Detectives concluded that the ex-boyfriend had murdered the family out of rage over the breakup of the couple's romantic relationship, police spokesman Bernard Gonzales said.
Almonte — a divorced Dominican Republic citizen who supported himself by doing odd jobs and construction pick-up work — had been living with the family for an undetermined amount of time, and all four had moved into the three-floor townhouse in a newly developed section of the Eastlake district of Chula Vista a few weeks before the murder-suicide occurred.
Alvarez, also divorced, either had already broken up with Almonte, who was not the youngsters' father, or was actively trying to at the time of her death, police said.
Police believe the jilted man killed the family early on the morning of May 30. Roughly 48 hours later, he hurled himself off the towering freeway bridge near Sweetwater Reservoir. Toll-road records indicated that he had entered the state route several miles to the south of that spot shortly after midnight, Turner said.

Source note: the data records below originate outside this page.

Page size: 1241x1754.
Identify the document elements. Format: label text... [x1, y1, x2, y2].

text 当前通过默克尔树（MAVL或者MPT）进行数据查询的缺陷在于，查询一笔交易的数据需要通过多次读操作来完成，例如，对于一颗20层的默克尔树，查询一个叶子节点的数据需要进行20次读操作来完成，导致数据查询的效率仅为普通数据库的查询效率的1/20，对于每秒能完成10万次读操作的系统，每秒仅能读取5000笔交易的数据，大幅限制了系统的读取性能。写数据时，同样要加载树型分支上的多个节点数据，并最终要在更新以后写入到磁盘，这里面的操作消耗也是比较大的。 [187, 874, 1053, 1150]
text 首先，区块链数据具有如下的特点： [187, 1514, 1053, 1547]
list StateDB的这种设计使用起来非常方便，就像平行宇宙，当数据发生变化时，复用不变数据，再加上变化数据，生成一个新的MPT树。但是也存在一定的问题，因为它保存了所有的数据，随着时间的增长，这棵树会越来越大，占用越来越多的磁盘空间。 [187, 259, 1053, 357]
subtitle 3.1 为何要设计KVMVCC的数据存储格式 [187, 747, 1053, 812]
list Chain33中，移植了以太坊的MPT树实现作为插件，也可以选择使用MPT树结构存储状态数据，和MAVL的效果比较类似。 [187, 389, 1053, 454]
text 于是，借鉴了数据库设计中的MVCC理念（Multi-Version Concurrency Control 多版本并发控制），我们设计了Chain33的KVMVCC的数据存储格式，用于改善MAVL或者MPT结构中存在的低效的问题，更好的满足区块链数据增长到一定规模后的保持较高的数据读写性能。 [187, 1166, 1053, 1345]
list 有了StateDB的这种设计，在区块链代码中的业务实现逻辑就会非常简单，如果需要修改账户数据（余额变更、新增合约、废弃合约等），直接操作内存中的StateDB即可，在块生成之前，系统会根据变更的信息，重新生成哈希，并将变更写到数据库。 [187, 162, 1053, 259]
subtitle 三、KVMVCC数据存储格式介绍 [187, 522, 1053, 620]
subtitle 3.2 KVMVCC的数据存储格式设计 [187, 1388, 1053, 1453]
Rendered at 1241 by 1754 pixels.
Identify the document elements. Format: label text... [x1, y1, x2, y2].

Postmortem tests showed that Almonte had traces of cocaine and morphine in his system.
Investigators have not found or identified the weapons Almonte used to strangle and bludgeon the victims, and details on the motivation for the slayings also remain elusive, Turner said.
“He didn't leave any notes behind to explain what happened or … why he was doing what he was doing,” the lieutenant said.
The couple had experienced no prior “significant” instances of domestic violence, according to Turner. Household disturbances had occurred, but they resulted in no arrests, he said.